▸ Task description: This task calls for the lines below starting at the one containing "Each object is" and ending at the one containing "black cow BBox(0, 66, 210, 308) 925", repeated exactly with both ends kept and pictures left out.

▸ Listed entries:
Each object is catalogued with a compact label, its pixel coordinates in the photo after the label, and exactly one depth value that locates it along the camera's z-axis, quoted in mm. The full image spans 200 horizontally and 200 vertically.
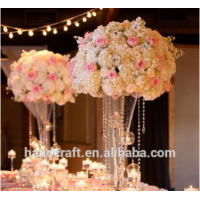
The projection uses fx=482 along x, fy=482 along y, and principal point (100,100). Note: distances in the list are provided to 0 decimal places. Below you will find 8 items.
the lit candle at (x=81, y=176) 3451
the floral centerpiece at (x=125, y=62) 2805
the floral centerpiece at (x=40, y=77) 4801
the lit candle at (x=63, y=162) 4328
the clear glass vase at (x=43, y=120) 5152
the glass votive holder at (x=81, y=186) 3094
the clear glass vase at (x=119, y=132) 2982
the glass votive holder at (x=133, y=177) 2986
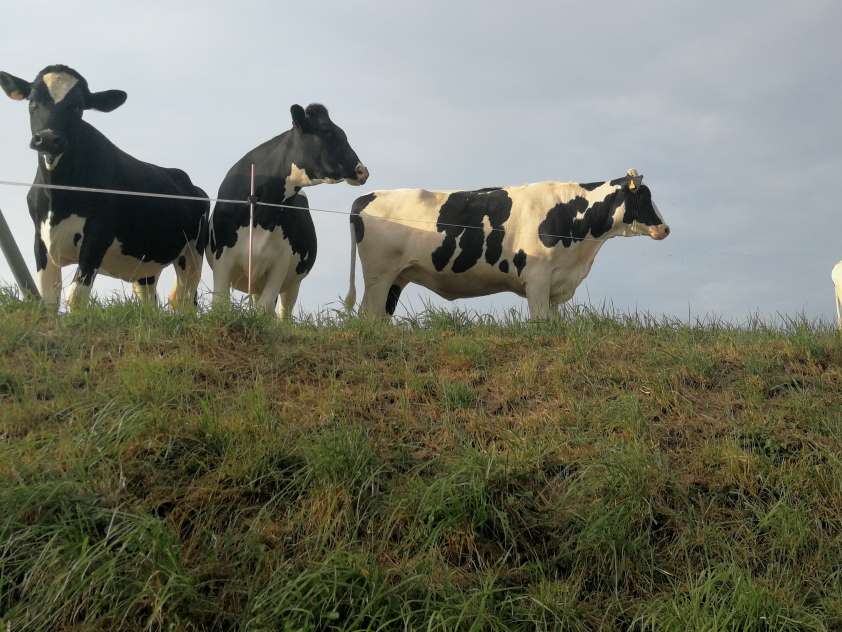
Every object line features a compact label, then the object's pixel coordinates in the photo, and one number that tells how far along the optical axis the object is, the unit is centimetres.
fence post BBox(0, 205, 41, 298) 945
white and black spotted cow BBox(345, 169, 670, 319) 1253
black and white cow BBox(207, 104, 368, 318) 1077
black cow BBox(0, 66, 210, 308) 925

--

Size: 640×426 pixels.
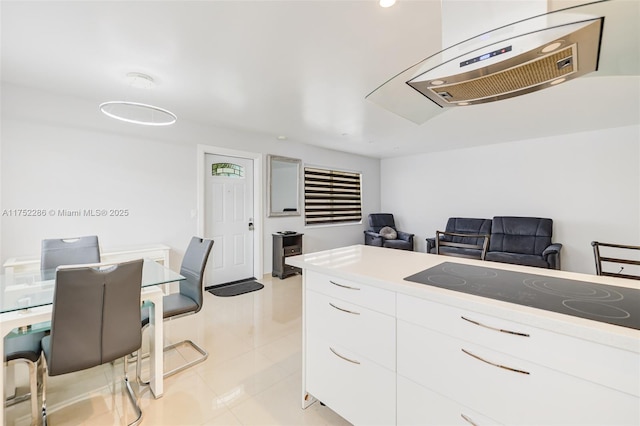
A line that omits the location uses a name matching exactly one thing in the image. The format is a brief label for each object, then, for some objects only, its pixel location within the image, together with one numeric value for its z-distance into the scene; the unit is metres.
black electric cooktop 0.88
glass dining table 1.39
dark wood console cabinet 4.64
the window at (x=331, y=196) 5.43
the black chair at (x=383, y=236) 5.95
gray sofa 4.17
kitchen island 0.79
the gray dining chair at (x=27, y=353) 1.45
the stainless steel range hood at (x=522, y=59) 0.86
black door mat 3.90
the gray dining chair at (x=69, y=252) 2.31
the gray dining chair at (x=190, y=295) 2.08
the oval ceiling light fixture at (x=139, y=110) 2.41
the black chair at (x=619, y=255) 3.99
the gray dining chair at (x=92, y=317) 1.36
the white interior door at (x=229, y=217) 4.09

▸ Task result:
Each object is catalogued with a compact label, its pixel coordinates in the photo after the label, and exactly one depth value that locates it along the camera's z-axis, quoted in mm. The full image spans 200 horizontally and 200 vertically.
The projection uses fx=482 along x, fy=482 along y, and principal point (100,100). Note: distances in the list are provided to 0 decimal places. Below you will find 8 items.
the lit candle at (x=81, y=176) 3451
the floral centerpiece at (x=125, y=62) 2805
the floral centerpiece at (x=40, y=77) 4801
the lit candle at (x=63, y=162) 4328
the clear glass vase at (x=43, y=120) 5152
the glass votive holder at (x=81, y=186) 3094
the clear glass vase at (x=119, y=132) 2982
the glass votive holder at (x=133, y=177) 2986
Every object line features a compact label, then the object's pixel coordinates in the photo, and one number that tells how far along the optical axis the object is, the unit is centimetres.
fence post BBox(0, 205, 41, 298) 945
white and black spotted cow BBox(345, 169, 670, 319) 1253
black and white cow BBox(207, 104, 368, 318) 1077
black cow BBox(0, 66, 210, 308) 925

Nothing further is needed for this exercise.